After presiding over a strong economy and a dramatic reduction in city crime, Giuliani seems destined to spend his final months in office trying to protect a legacy that the current unpleasantness threatens to taint.
"The way you leave is the way people remember you," says Xavier Cutter Cartier, 32, general manager at a Manhattan restaurant. "Giuliani has been a very harsh critic to a lot of people and very insensitive to a lot of situations, and now he wants our sympathy and he's not going to get it. What goes around comes around."
But Giuliani supporters say this is simply how a hard-charging fighter gets divorced.
"I'm a born-and-bred New Yorker, and I have to admire taking something on directly -- that's how I am," says Andrea Peyser, a New York Post columnist who has come to Giuliani's defense. "He's like, 'OK, my marriage is over. This is my girlfriend. Deal with it.' I admire that sort of openness. Donna plays it a different way -- she's more passive-aggressive."
Felder has contended that Hanover was unsympathetic to the mayor's fight against cancer, relegating him to a cramped guest room that required him to use a half-bathroom down the hall as he struggled with nausea. Giuliani's lawyer also has said that Hanover told her husband that his cancer was the result of too much testosterone.
The mayor's side argues that Nathan, 46, an Upper East Side divorcee who has dated Giuliani for the past two years, has always limited her visits to the public rooms of Gracie Mansion and that Giuliani's impotence means that he's only snuggling with her.
"Right, I'm supposed to feel sorry for this man because he can't have extramarital sex," says Linda Stasi, a pro-Hanover columnist who duels with Peyser in the New York Post. "It's crazy. I know the kids are terribly upset by this. Donna's thinking about them."
Hanover's allies say the mayor's wife, a television personality whose recent work includes appearances on "Ally McBeal," "Law and Order" and a cable cooking show, is taking the high road by refusing to respond to the accusations of the Giuliani team.
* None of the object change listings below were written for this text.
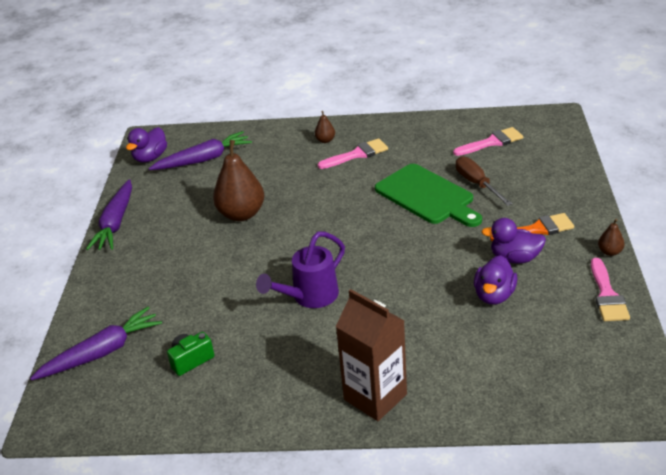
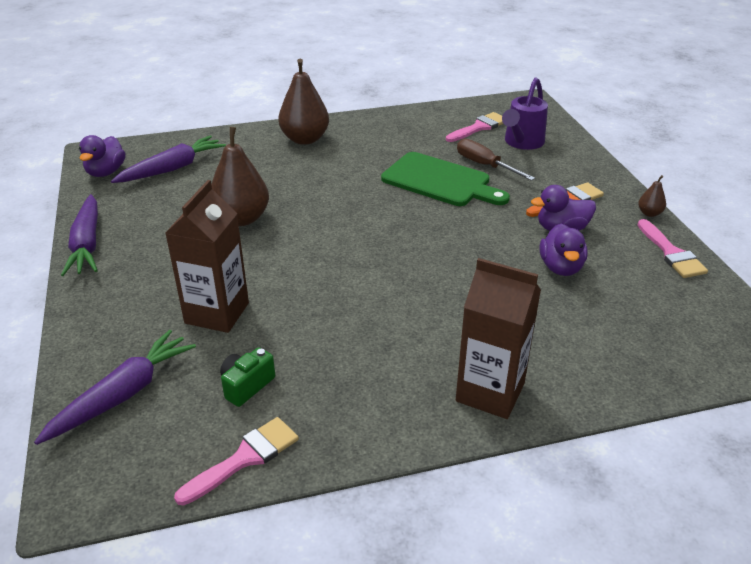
camera: 20 degrees left, 0 degrees up
(191, 296) = (217, 313): none -> brown carton
(310, 297) = (361, 295): purple watering can -> purple watering can (522, 143)
(325, 140) = (305, 139): brown pear -> brown pear, size x2.21
(357, 154) = (346, 149): pink brush -> pink brush (245, 458)

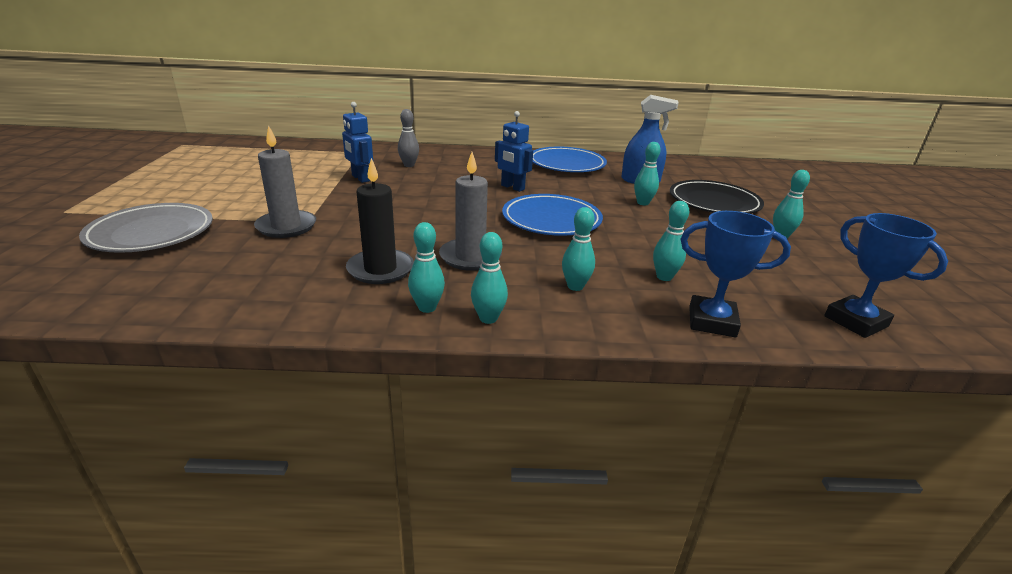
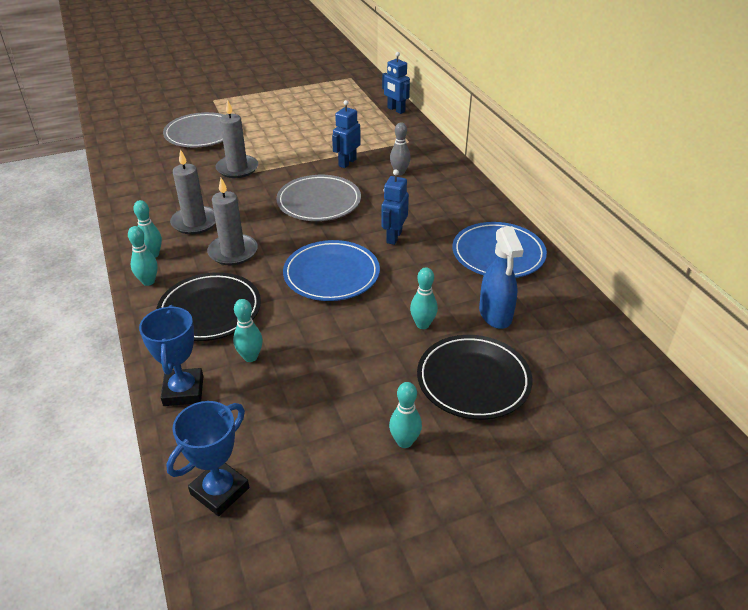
camera: 70 degrees right, 10 degrees up
(291, 144) = (396, 110): none -> blue robot
(380, 269) = (195, 222): black candle -> grey candle
(419, 202) = (319, 202): none -> grey plate
(575, 286) = (210, 310): turquoise bowling pin -> black plate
"It's been a very painful period," Hanover lawyer Victor Kovner says. "But she's holding up pretty well under the circumstances."
These have not been placid times at Gracie Mansion. Little more than a year ago, Giuliani announced that he was ill with prostate cancer. The next month, he revealed his relationship with his "very good friend" Nathan, effectively disclosing his separation to the press before informing his wife of 16 years.
Then Hanover performed in the feminist play "The Vagina Monologues," a role she had passed up when her husband became ill, but reclaimed as he and Nathan became an official New York item.
Nathan now accompanies the mayor to public events and travels with a taxpayer-funded security detail. Hanover, who also gets a security detachment, continues to perform some quasi-official duties. So New Yorkers effectively have two first ladies -- and a mayor caught in the middle.
"You can't have your cake and eat it, too," says Alexander Cieslak, 57, a Brooklyn waiter. "Rudy should know better."